Oracle Q4 revenues climb 36% but decline in hardware sales drops share price 7.5%


Oracle Q4 revenues climb 36% but decline in hardware sales drops share price 7.5%

Warwick Ashford

Oracle's fiscal fourth-quarter earnings climbed 36% to $3.2bn and total revenues were up 13% to $10.8bn. But a decline in hardware sales and a forecast of only 10% to 20% growth in licence sales sent Oracle shares down by as much as 7.5% in late trading.

The company reported hardware sales declined 6% to $1.16bn, despite a forecast in March of an increase of up to 12%, but analysts say hardware gross margin rose to 56% in the quarter, up from 46% a year ago, indicating Oracle is making progress selling higher-margin machines.

Safra Catz, chief financial officer at Oracle, said hardware sales may rebound in the current quarter, which ends in August. However, sales of hardware products may range from a 5% increase to a 5% decrease, she said.

Profit excluding certain costs was 75 cents a share in the quarter that ended May 31, exceeding the 71-cent average estimate of analysts, and sales climbed 13% to $10.8bn, meeting analysts' predictions, according to Bloomberg.

Despite the conservative forecast, licence sales gained 19% in the quarter to $3.74bn. "This strong organic growth combined with continuously improving operational efficiencies enabled us to deliver a 48% operating margin in the quarter," said Safra Catz.

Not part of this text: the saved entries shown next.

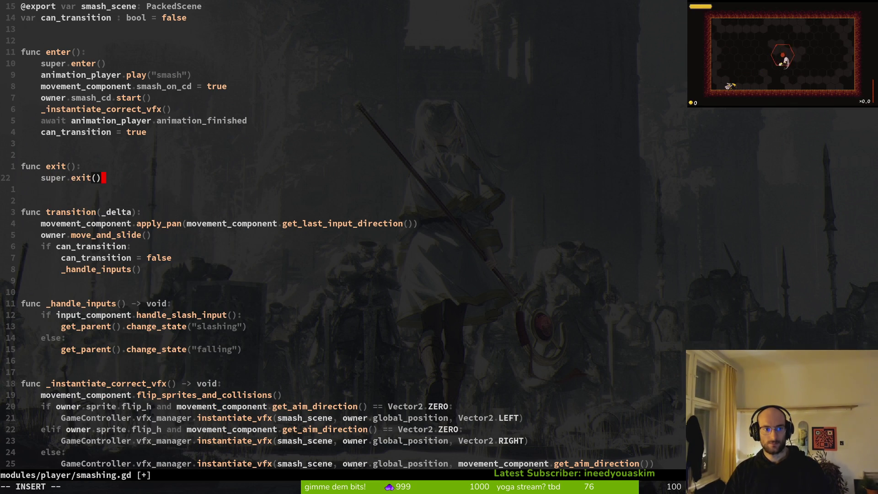
key(Return)
text(can_transition = false)
key(Escape)
text(:write)
key(Return)
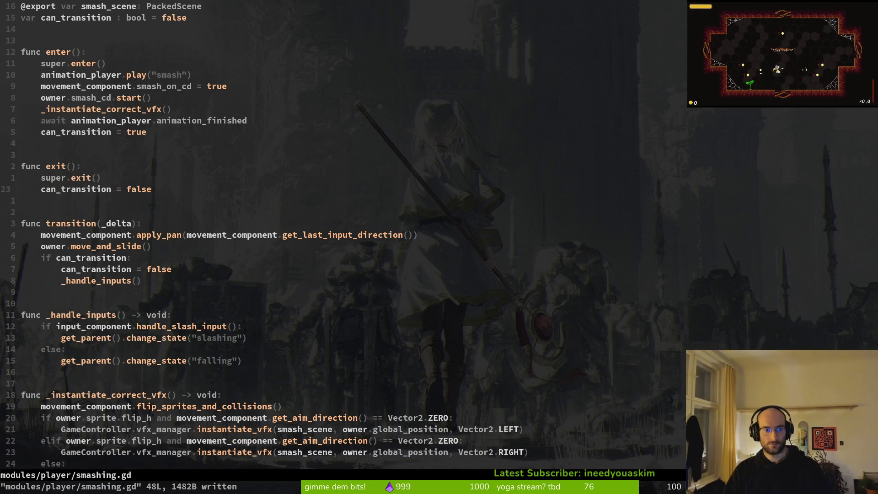
key(k)
key(k)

Mark Hurd, president at Oracle, attributed the record software sales in part to the company's Exadata and Exalogic hardware systems. He said more than 1,000 Exadata machines were installed worldwide in 2011, which Oracle plans to triple in the new fiscal year.

But it was even more important to note that Oracle is now able to attach sales of software and service agreements to every hardware deal, which will generate on-going revenue, said Hurd.

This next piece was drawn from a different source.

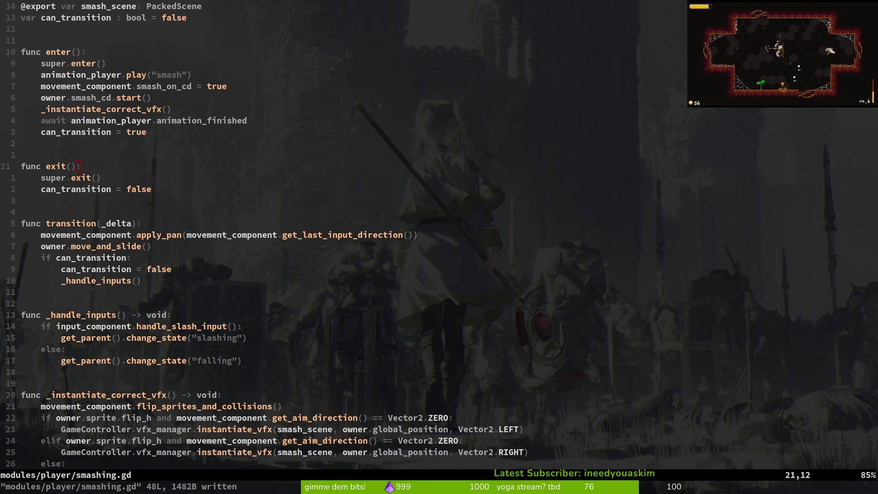
Step: Switch from Neovim to the Godot editor showing hive.tscn
key(alt+Tab)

Larry Ellison, chief executive at Oracle, said in fiscal year 2011, Oracle's database business experienced its fastest growth in a decade.

"Over the past few years we added features to the Oracle database for both cloud computing and in-memory databases that led to increased database sales this past year. Lately we've been focused on the big business opportunity presented by Big Data," Larry Ellison said.

At Oracle's OpenWorld conference, which begins on 2 October in San Francisco, the company plans to announce a computer system for analysing data in a computer's memory instead of on a disc, similar to SAP's HANA appliance.

Oracle also plans what it calls a "big-data accelerator," a product that will use open-source Hadoop software to help companies handle large amounts of data from various sources.